» **Texte extrait**:
----

Maud Martha raconte la vie d'une jeune femme d'origine africaine qui vit à Chicago, elle est née en 1917 et le récit se termine juste après la fin de la seconde guerre mondiale. Ce n'est pas un texte linéaire. le livre est composé de trente-quatre courts chapitres, comme autant de « photographies » d'un instant T sur le parcours d'une fillette que l'on voit devenir femme, mère et épouse. Chaque « flash » est précis, délicat, écrit dans une langue poétique (ce qui explique le fait de choisir Sabine Huynh comme traductrice. La poésie étant son domaine de prédilection, elle a su parfaitement trouver le ton et les mots pour que cette lecture soit belle et porteuse de sens). On a donc une trentaine d'instantanés de vie de Maud.

----

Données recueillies
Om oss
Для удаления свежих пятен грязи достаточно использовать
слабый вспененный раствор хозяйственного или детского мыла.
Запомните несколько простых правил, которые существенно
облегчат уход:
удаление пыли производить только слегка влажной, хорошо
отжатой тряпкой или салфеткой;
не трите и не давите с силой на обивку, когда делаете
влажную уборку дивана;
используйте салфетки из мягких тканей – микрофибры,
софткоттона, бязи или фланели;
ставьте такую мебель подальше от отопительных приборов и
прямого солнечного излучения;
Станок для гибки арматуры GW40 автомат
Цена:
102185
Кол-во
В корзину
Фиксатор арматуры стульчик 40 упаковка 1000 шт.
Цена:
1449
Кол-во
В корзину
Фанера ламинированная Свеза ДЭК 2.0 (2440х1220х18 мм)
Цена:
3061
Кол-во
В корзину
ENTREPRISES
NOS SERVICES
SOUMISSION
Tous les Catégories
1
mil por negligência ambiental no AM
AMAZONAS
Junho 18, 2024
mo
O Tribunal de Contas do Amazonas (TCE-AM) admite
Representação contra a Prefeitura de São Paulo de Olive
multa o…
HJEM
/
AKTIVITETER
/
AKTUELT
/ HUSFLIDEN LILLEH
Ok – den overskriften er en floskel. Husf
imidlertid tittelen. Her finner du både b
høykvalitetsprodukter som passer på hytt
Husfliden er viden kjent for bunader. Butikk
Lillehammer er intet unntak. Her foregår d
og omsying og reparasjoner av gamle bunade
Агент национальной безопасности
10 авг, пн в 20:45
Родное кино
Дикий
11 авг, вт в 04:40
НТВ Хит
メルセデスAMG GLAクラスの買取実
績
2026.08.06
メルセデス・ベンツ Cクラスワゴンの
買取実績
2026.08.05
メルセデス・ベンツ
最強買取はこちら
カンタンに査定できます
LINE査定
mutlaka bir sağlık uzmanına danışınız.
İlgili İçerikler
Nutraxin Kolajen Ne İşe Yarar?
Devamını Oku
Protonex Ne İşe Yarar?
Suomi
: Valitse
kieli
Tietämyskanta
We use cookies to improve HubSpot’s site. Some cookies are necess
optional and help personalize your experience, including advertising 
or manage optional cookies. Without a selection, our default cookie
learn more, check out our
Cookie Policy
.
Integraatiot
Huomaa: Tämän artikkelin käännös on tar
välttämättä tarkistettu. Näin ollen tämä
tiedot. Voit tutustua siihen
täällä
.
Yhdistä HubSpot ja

----

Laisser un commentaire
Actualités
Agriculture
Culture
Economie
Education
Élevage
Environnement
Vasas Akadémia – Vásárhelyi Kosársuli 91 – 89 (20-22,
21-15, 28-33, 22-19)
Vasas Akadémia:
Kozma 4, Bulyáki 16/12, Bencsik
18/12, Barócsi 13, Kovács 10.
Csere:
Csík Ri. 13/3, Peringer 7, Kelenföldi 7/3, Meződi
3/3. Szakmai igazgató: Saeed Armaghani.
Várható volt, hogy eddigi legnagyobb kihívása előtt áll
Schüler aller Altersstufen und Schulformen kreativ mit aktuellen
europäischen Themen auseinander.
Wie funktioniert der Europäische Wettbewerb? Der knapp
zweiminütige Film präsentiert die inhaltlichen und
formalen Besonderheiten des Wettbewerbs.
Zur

----

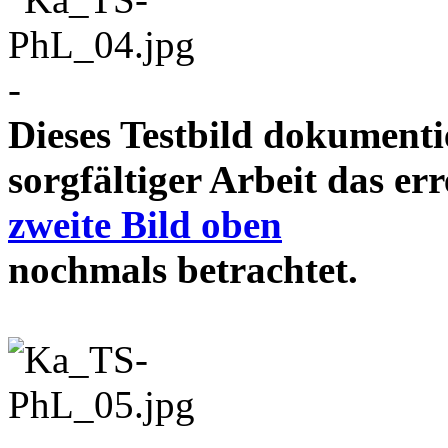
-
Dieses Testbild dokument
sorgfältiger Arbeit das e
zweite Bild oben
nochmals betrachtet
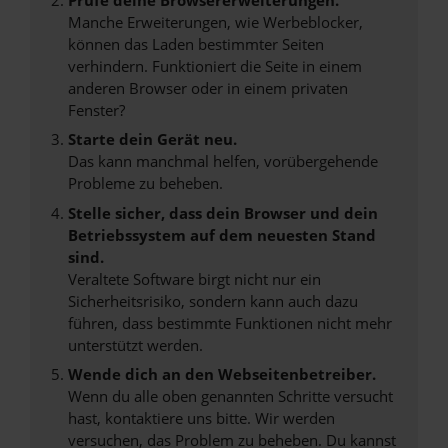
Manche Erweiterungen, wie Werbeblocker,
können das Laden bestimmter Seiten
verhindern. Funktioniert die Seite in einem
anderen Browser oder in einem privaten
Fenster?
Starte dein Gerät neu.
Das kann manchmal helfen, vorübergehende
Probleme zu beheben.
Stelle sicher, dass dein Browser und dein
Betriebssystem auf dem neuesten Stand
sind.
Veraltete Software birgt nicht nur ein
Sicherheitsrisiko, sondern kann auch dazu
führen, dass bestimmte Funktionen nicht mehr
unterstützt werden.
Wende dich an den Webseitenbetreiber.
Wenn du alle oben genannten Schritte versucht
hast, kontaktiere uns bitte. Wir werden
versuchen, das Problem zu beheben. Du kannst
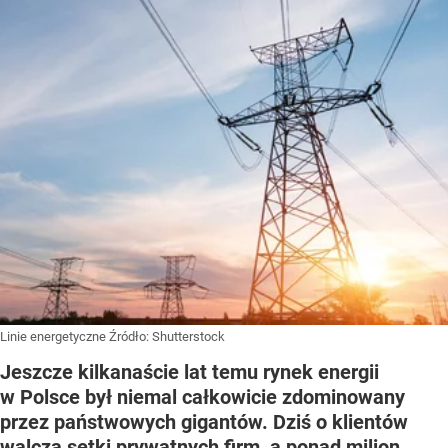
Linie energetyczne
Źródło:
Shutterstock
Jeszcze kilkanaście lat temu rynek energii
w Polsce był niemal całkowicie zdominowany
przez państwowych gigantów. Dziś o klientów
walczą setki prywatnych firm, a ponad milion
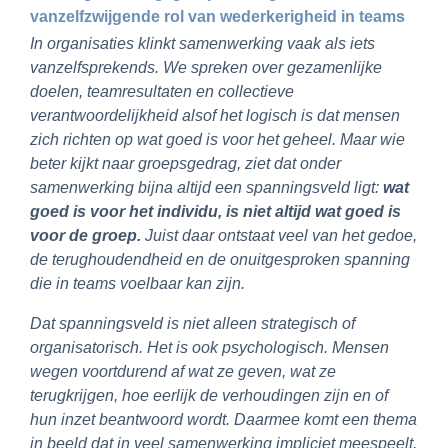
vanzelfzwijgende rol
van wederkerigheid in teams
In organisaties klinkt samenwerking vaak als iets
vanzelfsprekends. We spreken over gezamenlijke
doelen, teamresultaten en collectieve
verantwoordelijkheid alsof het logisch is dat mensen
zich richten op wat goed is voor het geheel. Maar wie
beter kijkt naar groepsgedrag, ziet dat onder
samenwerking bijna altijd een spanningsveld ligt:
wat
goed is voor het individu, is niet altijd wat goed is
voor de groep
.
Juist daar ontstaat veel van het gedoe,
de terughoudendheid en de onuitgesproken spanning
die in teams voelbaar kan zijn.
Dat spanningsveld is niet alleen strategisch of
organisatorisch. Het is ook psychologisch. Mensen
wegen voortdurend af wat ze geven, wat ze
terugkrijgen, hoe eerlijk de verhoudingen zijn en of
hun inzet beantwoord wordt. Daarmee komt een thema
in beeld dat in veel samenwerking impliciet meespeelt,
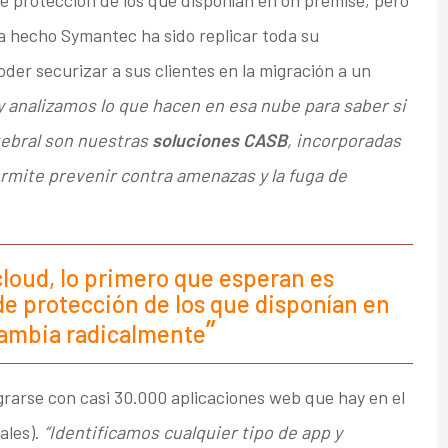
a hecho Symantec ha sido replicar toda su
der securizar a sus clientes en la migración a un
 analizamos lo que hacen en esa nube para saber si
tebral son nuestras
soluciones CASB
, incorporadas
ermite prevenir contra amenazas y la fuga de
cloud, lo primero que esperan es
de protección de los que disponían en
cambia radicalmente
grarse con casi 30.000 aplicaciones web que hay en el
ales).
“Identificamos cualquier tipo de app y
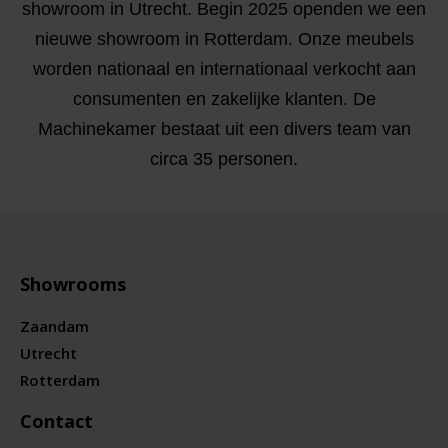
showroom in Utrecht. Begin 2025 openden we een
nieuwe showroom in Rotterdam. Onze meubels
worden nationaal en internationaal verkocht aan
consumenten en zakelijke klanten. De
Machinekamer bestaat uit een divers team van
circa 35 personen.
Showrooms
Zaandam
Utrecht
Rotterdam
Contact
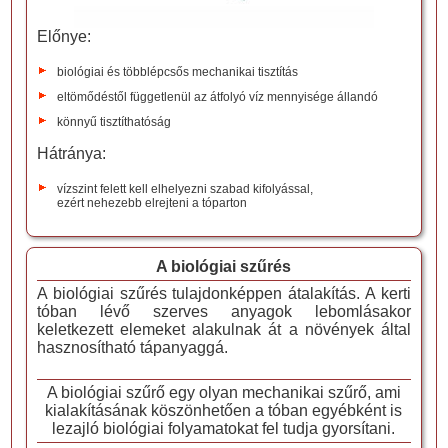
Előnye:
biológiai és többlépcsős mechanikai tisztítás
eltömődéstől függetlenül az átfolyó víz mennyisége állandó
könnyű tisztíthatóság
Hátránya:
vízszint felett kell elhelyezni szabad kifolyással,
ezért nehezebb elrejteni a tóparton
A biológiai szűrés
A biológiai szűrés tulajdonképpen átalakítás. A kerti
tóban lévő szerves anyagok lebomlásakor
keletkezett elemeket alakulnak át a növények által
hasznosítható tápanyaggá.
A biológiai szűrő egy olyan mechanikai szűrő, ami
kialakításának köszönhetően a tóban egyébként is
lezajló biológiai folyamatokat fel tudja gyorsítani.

----

» **Questions d'étude**:
**A.** D'après le texte sur Maud Martha, combien de courts chapitres le livre compte-t-il ?
**B.** Dans les enregistrements, recopiez mot pour mot les lignes allant de celle qui contient « Laisser un commentaire » jusqu'à celle qui contient « 3/3. Szakmai igazgató: Saeed Armaghani. », cette dernière comprise.
Le texte et les enregistrements n'ont aucun lien entre eux.

» **Réponses par consigne**:
**A.** Le livre compte trente-quatre courts chapitres.

**B.**
Laisser un commentaire
Actualités
Agriculture
Culture
Economie
Education
Élevage
Environnement
Vasas Akadémia – Vásárhelyi Kosársuli 91 – 89 (20-22,
21-15, 28-33, 22-19)
Vasas Akadémia:
Kozma 4, Bulyáki 16/12, Bencsik
18/12, Barócsi 13, Kovács 10.
Csere:
Csík Ri. 13/3, Peringer 7, Kelenföldi 7/3, Meződi
3/3. Szakmai igazgató: Saeed Armaghani.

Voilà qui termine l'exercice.